◆ THE PROBLEM ◆
Recast the lines beginning with the one containing "family: Carabidae" and continuing through the one containing "genus: Lythrum" as a JSON list of strings, one string per line, omitting blank lines.

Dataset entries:

....................

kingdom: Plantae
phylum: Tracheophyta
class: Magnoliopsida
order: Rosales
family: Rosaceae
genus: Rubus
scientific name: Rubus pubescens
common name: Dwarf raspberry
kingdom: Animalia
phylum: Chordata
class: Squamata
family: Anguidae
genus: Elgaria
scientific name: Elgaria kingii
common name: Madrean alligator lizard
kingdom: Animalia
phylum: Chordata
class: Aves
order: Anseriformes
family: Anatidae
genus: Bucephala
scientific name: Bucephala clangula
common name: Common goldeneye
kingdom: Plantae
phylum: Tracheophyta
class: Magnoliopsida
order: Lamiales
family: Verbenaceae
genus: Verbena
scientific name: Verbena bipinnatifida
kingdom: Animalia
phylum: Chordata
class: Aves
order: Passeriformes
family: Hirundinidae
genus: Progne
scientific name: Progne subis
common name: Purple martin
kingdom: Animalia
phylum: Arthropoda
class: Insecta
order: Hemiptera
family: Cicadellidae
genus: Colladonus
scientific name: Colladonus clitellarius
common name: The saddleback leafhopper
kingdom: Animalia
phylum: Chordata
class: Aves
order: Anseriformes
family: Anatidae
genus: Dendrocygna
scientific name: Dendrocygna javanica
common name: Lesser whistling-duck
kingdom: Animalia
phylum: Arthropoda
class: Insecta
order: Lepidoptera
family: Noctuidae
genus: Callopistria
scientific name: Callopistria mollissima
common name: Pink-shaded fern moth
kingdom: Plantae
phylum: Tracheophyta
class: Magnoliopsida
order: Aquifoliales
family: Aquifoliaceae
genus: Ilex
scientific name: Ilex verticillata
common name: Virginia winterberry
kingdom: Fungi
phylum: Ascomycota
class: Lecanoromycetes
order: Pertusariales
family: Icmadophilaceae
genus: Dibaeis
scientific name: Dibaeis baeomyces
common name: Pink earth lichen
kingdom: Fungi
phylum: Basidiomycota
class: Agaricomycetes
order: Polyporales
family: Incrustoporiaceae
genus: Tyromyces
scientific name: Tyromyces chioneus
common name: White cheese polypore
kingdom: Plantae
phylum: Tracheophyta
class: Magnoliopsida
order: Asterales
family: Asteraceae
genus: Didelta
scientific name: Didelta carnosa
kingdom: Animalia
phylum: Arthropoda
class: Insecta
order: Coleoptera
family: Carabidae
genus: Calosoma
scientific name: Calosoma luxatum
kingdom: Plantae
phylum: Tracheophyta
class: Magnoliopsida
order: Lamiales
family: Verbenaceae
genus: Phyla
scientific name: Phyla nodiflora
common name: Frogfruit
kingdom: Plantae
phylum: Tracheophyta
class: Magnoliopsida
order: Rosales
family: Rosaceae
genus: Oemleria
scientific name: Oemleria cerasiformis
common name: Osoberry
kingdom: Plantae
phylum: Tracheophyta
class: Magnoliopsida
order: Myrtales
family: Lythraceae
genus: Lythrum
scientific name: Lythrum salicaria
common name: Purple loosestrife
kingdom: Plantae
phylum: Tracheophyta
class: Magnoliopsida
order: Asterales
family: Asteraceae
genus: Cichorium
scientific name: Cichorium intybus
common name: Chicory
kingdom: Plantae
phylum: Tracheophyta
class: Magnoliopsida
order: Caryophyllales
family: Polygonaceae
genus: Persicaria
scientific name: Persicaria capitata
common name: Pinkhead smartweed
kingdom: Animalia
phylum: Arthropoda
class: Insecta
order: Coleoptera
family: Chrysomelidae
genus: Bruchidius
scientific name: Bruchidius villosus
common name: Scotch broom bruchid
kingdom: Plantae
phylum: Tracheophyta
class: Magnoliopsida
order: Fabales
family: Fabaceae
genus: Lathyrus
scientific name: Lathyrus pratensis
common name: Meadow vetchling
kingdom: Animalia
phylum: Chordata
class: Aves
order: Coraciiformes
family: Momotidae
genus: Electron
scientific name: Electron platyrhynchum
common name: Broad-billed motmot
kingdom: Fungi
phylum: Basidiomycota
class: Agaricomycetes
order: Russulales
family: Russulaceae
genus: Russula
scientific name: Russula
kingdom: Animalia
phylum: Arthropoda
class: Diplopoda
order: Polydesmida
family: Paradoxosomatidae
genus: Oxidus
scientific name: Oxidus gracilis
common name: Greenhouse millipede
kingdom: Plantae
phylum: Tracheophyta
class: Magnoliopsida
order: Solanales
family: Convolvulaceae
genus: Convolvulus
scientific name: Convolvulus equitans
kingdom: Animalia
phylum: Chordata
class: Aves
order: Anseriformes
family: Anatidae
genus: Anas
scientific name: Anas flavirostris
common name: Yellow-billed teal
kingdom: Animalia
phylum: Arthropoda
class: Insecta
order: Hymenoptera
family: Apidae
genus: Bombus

....................

◆ EXERCISE SOLUTION ◆
[
  "family: Carabidae",
  "genus: Calosoma",
  "scientific name: Calosoma luxatum",
  "kingdom: Plantae",
  "phylum: Tracheophyta",
  "class: Magnoliopsida",
  "order: Lamiales",
  "family: Verbenaceae",
  "genus: Phyla",
  "scientific name: Phyla nodiflora",
  "common name: Frogfruit",
  "kingdom: Plantae",
  "phylum: Tracheophyta",
  "class: Magnoliopsida",
  "order: Rosales",
  "family: Rosaceae",
  "genus: Oemleria",
  "scientific name: Oemleria cerasiformis",
  "common name: Osoberry",
  "kingdom: Plantae",
  "phylum: Tracheophyta",
  "class: Magnoliopsida",
  "order: Myrtales",
  "family: Lythraceae",
  "genus: Lythrum"
]